• PROBLEM DETAILS: Print everything in the housing market report below from "Similar to the" down to "in the state.", word for word.

• SELECTED EXCERPT:
- - -
The rental market is operating in the healthy range, with vacancies at 3.1 per cent for the March quarter and rising demand levels easily absorbed almost 3,200 new rental properties hitting the rental pool this quarter.

Ipswich

The Ipswich house market grew by 3.0 per cent to a new annual median house price of $340,000. March was a quiet quarter for this market, falling by 1.5 per cent, but over the year, it performed well.

The growth in the house market was offset by falls in the unit market, contracting by 3.0 per cent over the 12 months to March 2018 to an annual median unit price of $319,900.

Logan

The Logan house market delivered among the strongest performances for all markets in the March report, adding 4.0 per cent to the annual median house price to $395,000.

The unit market was one of the few markets to grow, adding 0.7 per cent to an annual median unit price of $271,000. However, over the past five years, the unit market has fallen by 7.5 per cent.

Moreton Bay

The Moreton Bay annual median house price grew a steady 2.4 per cent over the 12 months to March to deliver a median house price of $435,000. This growth is the smallest in Greater Brisbane.

The unit market felt the pain of the combined factors of strong supply and the affordability of houses, with a 3.8 per cent contraction in the annual median unit price to $346,250, down from $359,900 this time last year.

Redland

Redland LGA delivered “rock star” growth of 3.9 per cent for the year to a median house price of $530,000. The heavy lifting was done in the suburbs of Birkdale and Cleveland, which delivered 6.3 per cent and 6.7 per cent growth, respectively. The lifestyle and affordability options in this region are proving very popular with buyers.

Similar to the house market, the Redland unit market delivered stellar growth over the 12 months to March 2018, adding 3.4 per cent growth to a new median unit price of $409,500. This was by far the strongest unit growth in all of Greater Brisbane.

Gold Coast

The Gold Coast has taken the gold medal for annual median house price growth again, adding 6.0 per cent growth to a median house price of $620,000, the highest growth in the state.

The unit market added 1.9 per cent to deliver a median unit price of $428,000 for the year.

Toowoomba

The Toowoomba market has been a consistently steady performer, delivering 1.1 per cent growth for the year to March 2018 to a median house price of $355,000.

The unit market has defied regional trends throughout most of 2016 and 2017; however, gravity is now catching up and this market contracted 2.9 per cent to $300,000. The market remains 17.6 per cent larger than it was five years ago.
- - -
• DATASET CONTENT:

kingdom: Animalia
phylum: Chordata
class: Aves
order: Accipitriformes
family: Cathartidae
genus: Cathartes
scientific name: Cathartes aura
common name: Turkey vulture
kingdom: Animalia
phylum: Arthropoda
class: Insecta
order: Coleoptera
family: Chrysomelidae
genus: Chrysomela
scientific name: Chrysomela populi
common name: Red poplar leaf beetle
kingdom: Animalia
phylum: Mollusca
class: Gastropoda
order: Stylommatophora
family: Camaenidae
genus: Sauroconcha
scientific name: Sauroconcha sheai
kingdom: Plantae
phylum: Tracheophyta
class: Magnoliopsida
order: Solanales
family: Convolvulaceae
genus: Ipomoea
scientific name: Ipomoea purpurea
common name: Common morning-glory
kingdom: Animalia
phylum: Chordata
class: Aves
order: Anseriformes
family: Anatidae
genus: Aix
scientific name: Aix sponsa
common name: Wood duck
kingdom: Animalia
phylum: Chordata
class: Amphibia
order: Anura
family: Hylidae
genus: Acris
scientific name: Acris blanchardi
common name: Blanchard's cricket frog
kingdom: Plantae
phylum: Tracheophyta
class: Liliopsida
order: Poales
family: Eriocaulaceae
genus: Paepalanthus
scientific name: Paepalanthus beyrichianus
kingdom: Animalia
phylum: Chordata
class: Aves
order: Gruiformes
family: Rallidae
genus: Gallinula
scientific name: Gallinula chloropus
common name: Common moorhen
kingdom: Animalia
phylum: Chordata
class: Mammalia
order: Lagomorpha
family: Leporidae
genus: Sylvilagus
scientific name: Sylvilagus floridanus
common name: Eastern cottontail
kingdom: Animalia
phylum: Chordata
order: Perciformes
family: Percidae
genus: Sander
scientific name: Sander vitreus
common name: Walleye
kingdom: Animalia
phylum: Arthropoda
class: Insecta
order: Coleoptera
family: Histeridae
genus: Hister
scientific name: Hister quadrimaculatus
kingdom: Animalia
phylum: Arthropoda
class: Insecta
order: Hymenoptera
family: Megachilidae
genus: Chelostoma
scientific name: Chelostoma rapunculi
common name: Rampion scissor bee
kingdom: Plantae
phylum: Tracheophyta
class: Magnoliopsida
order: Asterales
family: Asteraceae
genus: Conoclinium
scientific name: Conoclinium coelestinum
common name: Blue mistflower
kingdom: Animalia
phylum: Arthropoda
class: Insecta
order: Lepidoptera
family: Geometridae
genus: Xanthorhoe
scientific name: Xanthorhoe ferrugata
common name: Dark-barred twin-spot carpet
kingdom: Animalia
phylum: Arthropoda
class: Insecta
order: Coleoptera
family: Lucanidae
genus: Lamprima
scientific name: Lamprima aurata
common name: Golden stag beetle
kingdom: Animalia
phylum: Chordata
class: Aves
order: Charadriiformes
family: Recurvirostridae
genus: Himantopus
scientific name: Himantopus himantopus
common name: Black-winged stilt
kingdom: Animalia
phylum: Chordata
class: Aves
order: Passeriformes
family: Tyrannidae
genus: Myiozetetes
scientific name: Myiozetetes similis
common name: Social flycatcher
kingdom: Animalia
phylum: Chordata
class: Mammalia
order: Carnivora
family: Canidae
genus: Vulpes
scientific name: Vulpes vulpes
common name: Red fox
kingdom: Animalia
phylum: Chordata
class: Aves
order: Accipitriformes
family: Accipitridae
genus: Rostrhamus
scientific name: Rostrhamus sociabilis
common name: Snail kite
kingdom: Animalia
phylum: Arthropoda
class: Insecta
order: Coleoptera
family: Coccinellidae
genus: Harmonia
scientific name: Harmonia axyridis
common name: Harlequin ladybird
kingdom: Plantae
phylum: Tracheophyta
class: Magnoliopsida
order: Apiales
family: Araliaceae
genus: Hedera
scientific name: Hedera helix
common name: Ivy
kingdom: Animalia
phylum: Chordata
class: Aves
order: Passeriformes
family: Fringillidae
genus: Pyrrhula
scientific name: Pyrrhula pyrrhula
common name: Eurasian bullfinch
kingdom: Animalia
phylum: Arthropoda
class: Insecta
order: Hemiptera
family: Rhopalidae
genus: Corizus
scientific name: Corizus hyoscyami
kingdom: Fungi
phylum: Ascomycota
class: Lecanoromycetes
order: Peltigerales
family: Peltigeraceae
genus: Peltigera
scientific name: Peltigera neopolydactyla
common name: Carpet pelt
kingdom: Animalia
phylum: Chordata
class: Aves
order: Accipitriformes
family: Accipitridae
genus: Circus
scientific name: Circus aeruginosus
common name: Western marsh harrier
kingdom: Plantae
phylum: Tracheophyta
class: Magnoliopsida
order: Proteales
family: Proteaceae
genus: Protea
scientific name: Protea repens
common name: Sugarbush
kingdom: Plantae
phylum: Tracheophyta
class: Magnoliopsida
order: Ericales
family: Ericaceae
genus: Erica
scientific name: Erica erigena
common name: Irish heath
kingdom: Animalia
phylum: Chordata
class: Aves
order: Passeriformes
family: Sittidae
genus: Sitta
- - -
• TASK ANSWER:
Similar to the house market, the Redland unit market delivered stellar growth over the 12 months to March 2018, adding 3.4 per cent growth to a new median unit price of $409,500. This was by far the strongest unit growth in all of Greater Brisbane.

Gold Coast

The Gold Coast has taken the gold medal for annual median house price growth again, adding 6.0 per cent growth to a median house price of $620,000, the highest growth in the state.